PolyU collaborators visit Newcastle to conduct joint microneedle study

2023 seemingly left in a haste. Stepping into 2024, we welcomed our collaborators from The Hong Kong Polytechnic University (PolyU) to Newcastle, to conduct a joint study on microneedle formulation for drug delivery and diagnostics. Merab Naveed, Hubert Chan and Dr Thomas Lee from PolyU’s Biomedical Engineering Department spent nearly two weeks with us, running experiments and exchanging ideas with us. Newcastle University students, Begho Obale and Jakub Masloch, who completed their MPharm research projects with us, also lent their expertise to this joint study. Among other things, Begho made a dancing microneedle mould – the first ever reported. It was a most wonderful way to start the new year.

So how did our guests find it? I know Hubert enjoyed the unique learning experience – his words, not mine. I’m really pleased that we’re able to organise this research exchange programme. Thanks also go to Dr Wing Man Lau and Dr Hin Chung Lau of PolyU, the other two academic advisors on the project, for making this happen.

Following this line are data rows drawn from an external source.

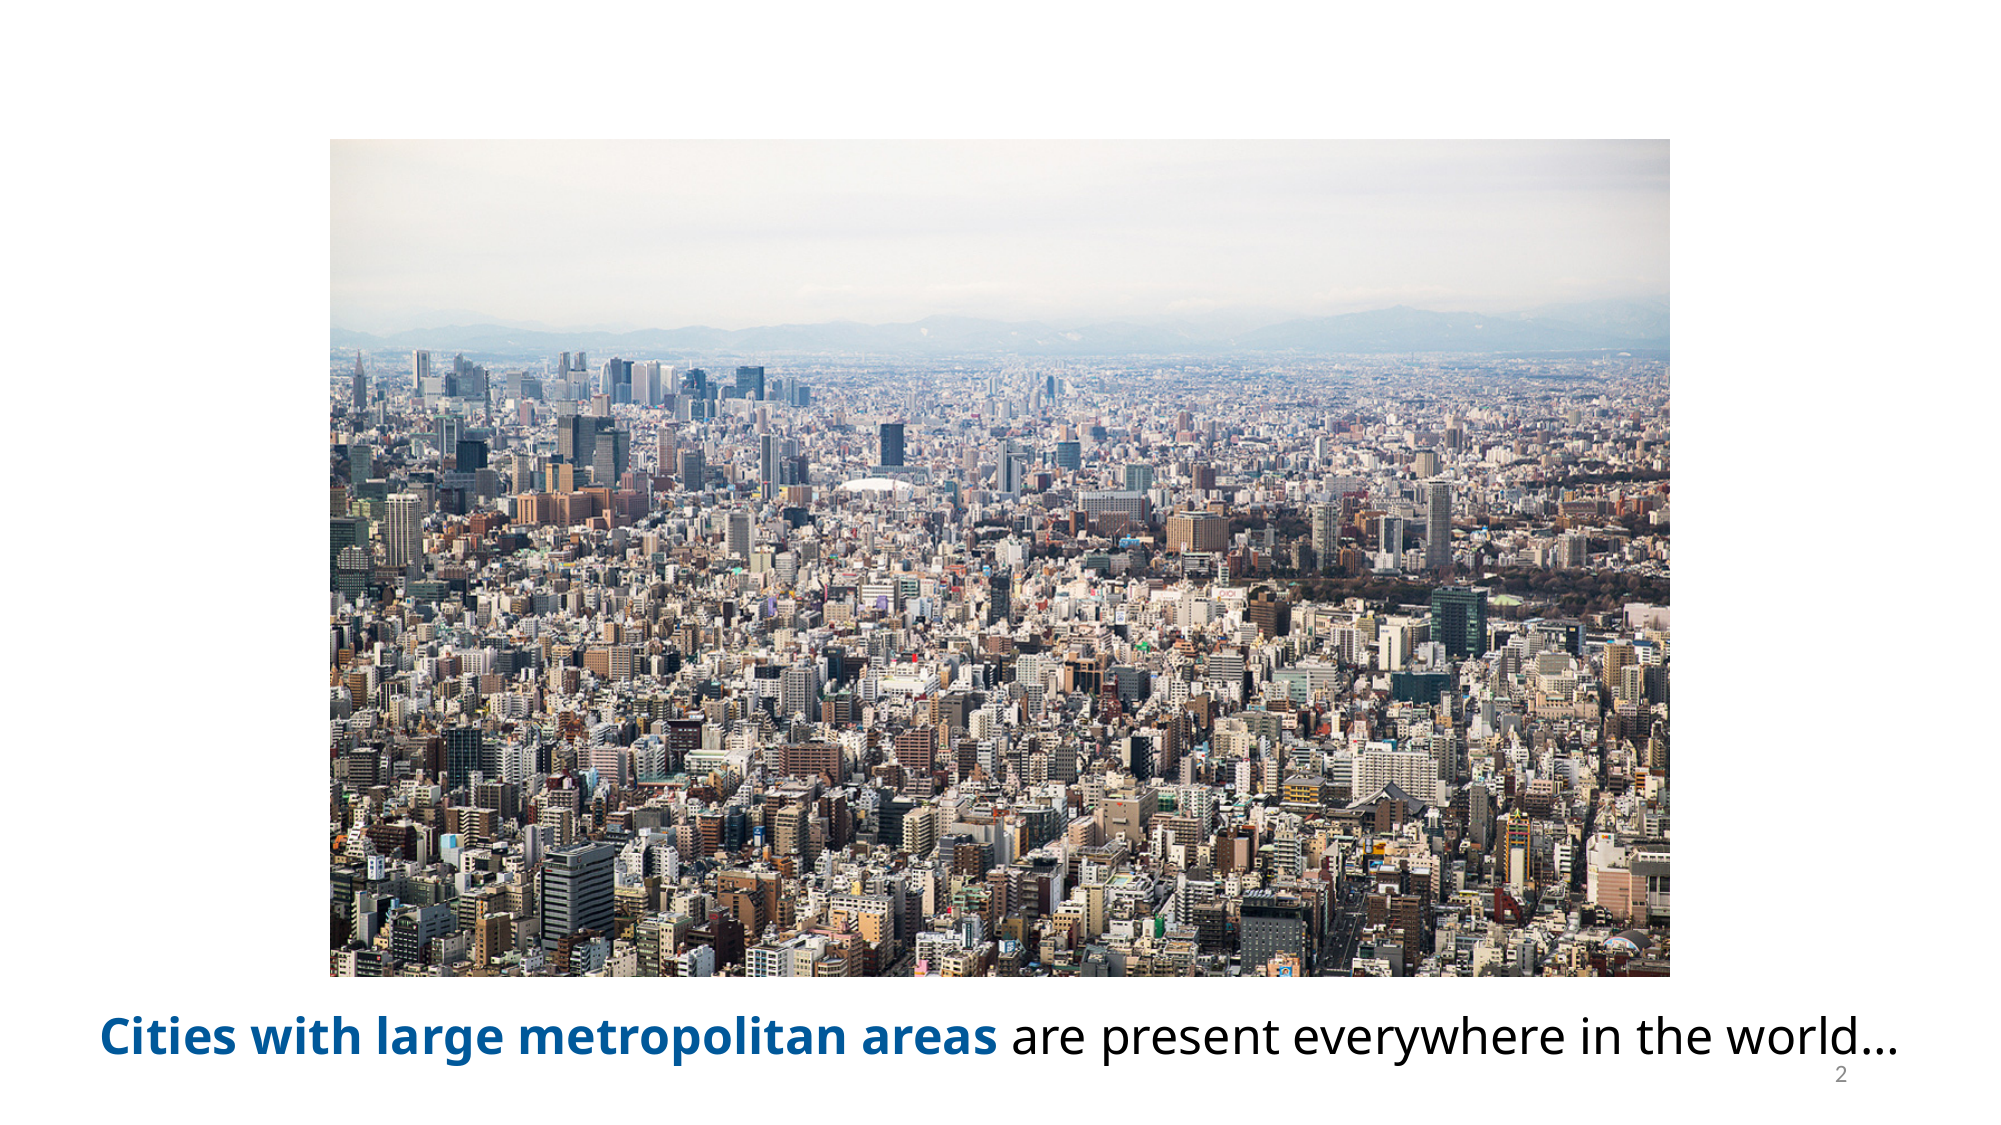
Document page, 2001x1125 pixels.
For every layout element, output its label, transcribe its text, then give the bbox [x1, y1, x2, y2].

slide_number 2 [1412, 1072, 1863, 1103]
picture [330, 139, 1670, 977]
text_box Cities with large metropolitan areas are present everywhere in the world… [0, 996, 2000, 1072]
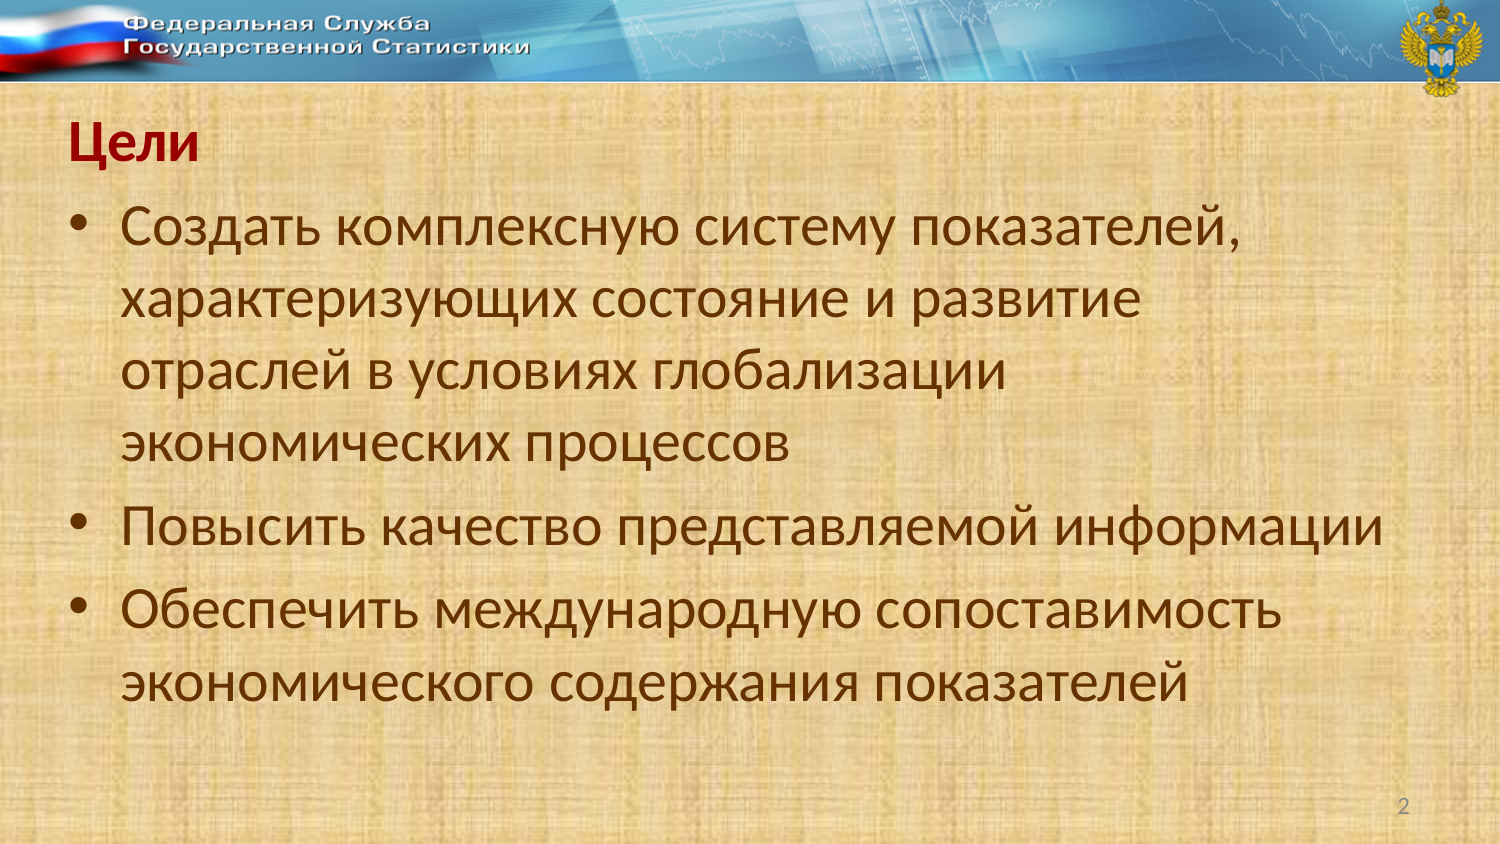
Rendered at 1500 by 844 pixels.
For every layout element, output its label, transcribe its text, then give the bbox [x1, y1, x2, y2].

slide_number 2 [1074, 782, 1425, 827]
list Цели Создать комплексную систему показателей, характеризующих состояние и развитие отраслей в условиях глобализации экономических процессов Повысить качество представляемой информации Обеспечить международную сопоставимость экономического содержания показателей [53, 94, 1404, 784]
picture [0, 0, 1500, 844]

Collaborative paper on 3D cell culture for evaluating biomarker-capturing microneedle devices

Update: Author manuscript available

One of the challenges in developing microneedle devices to capture disease biomarkers from the skin is the lack of suitable skin specimens in which to test the devices. Donor skin specimens that carry the specific target diseases simply do not come by easily.

I first discussed this challenge with Eirini Velliou, Tao Chen and Guoping Lian in April 2016. We decided to tackle it by growing our own model of diseased skin in the lab. Experimental work started shortly after, and continued to develop following my relocation to Newcastle University in 2017. Earlier this week, we described the collaborative work in a joint publication in the journal Sensors and Actuators B: Chemical.

We took a grounds-up approach by growing melanoma skin cancer cells in a three-dimensional (3D) culture, supported structurally by a biocompatible polymer scaffold. This allowed us to simulate not only the biological microenvironment around the cells, but also the three-dimensional structure of the skin for microneedle insertion. Importantly, it was a simple and inexpensive, yet versatile, laboratory model to set up.

In pioneering the 3D cell culture model for evaluating microneedle devices against a skin cancer biomarker, we also demonstrated – for the first time – successful capture of S100B (a biomarker for melanoma skin cancer) in situ using our immunodiagnostic microneedle device.

Stella Totti, formerly a PhD student and now a postdoctoral researcher in Eirini’s research group, is the first author. I am especially pleased that hard work has paid off for Lorraine Dale, a former MSc student of mine, who contributed greatly to this work and is a co-author on this paper.